## Raw records
┌────────

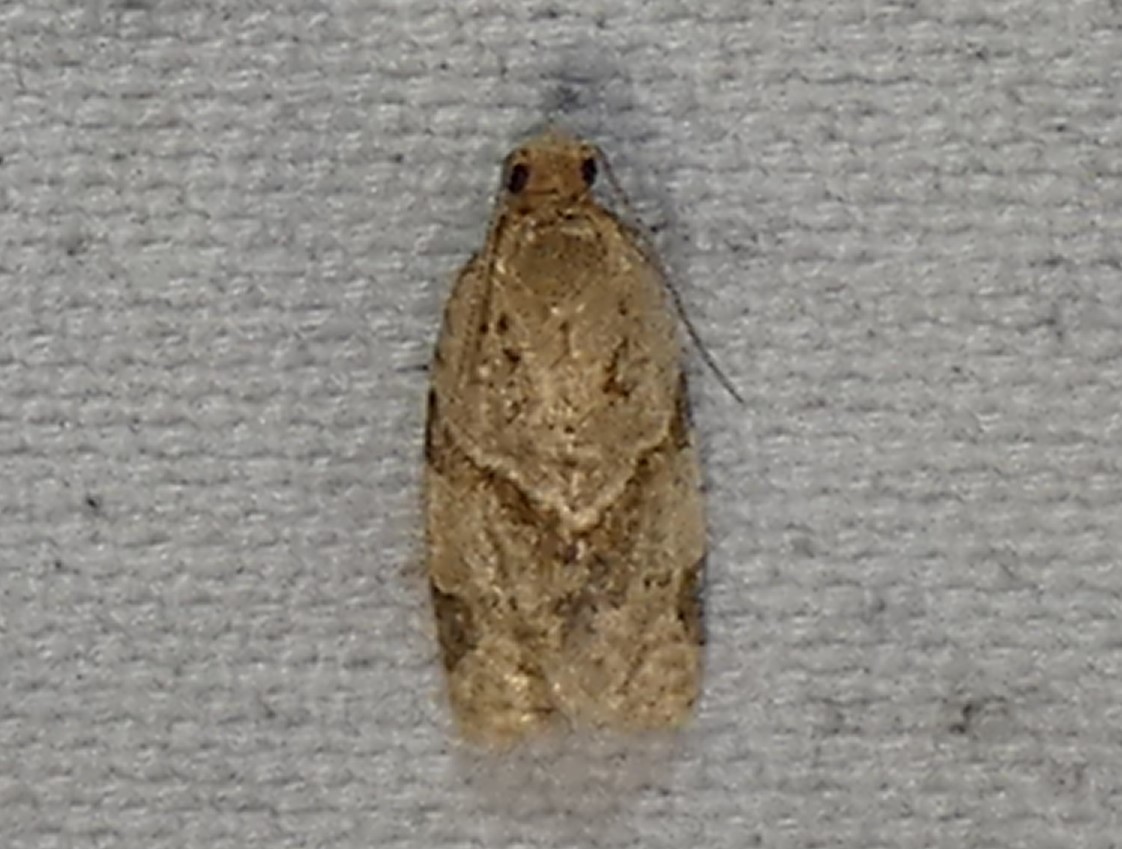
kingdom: Animalia
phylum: Arthropoda
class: Insecta
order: Lepidoptera
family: Tortricidae
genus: Clepsis
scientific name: Clepsis peritana
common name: Garden tortrix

└────────

## Challenge
Please copy the lines above word for word, keeping their order and leaving out the picture.

## Task output
kingdom: Animalia
phylum: Arthropoda
class: Insecta
order: Lepidoptera
family: Tortricidae
genus: Clepsis
scientific name: Clepsis peritana
common name: Garden tortrix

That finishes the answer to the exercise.